About a year ago I first became aware of reports of disturbing inadvertent disclosures of personal data (often highly sensitive) by public authorities who had intended only to disclose anonymous and/or aggregate data. These incidents were occurring both in the context of disclosures under the Freedom of Information Act 2000 (FOIA) and in the context of proactive disclosure of datasets. Mostly they were when what had been disclosed was not just raw data, but the spreadsheet in which the data was presented. Spreadsheet software is often very powerful, and not all users necessarily understand its capabilities (I don’t think I do). By use of pivot tables data can be sorted, summarised etc, but also, from the uninitiated or unwary, hidden. If the person who created or maintained a spreadsheet containing a pivot table is not involved in the act of publicly disclosing it it is possible that an apparently innocuous disclosure will contain hidden personal data.

Clearly such errors are likely to constitute breaches – sometimes very serious breaches – of the Data Protection Act 1998 (DPA) Those of us who were aware of a number of these inadvertent breaches were also aware that, if public authorities were not alerted to the risk a) the practice would continue and b) potentially large numbers of “disclosive” datasets would remain out in the open (in disclosure logs, on WhatDoTheyKnow, in open data sets etc). But we were also aware that, if the situation was not managed well and quietly, with authorities given the opportunity to correct/withdraw errors, inquisitive or even malicious sorts might go trawling open datasets for disclosures which could potentially be very damaging and distressing to data subjects.

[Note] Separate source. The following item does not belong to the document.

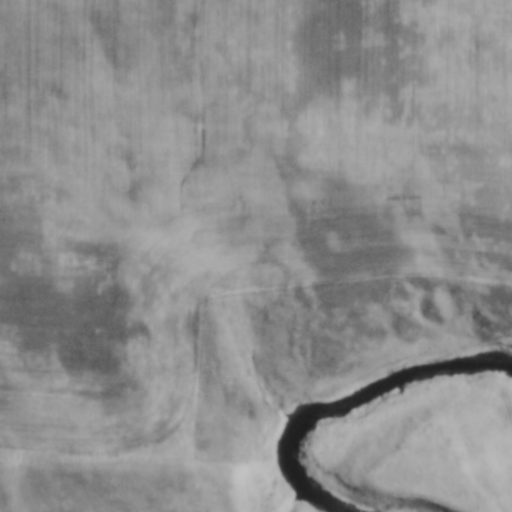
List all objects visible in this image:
crop: (225, 173)
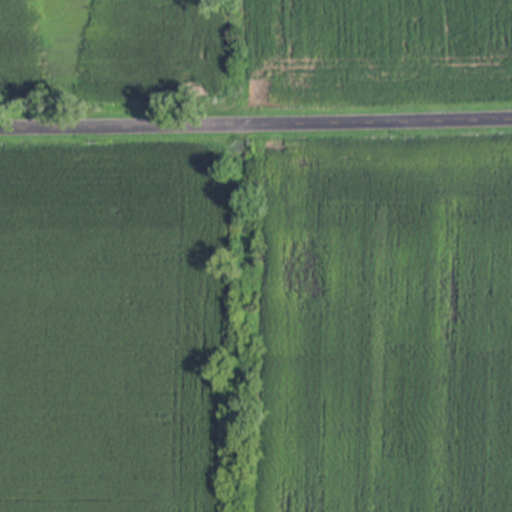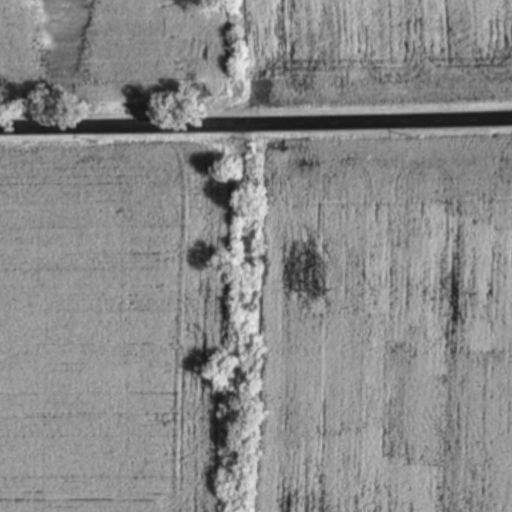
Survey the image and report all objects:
road: (256, 117)
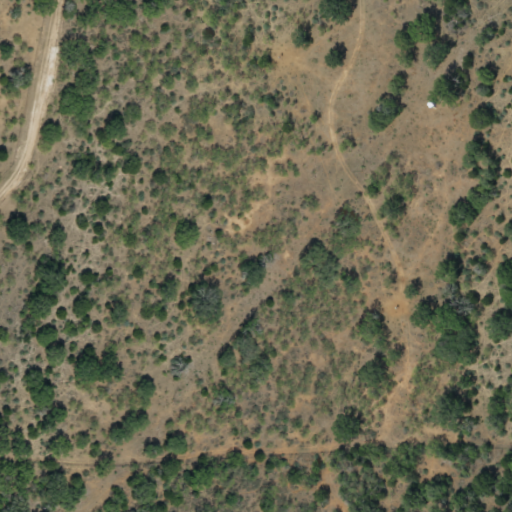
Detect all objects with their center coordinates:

It was with some relief, therefore that, following an earlier announcement by WhatDoTheyKnow, the Information Commissioner’s Office (ICO) finally gave a warning, and good guidance, on 28 June (although this relief was tempered by finding out, via Tim Turner, that the ICO had known about, and apparently done nothing about, the problem for three years). At the same time the ICO announced that it was “actively considering a number of enforcement cases on this issue”.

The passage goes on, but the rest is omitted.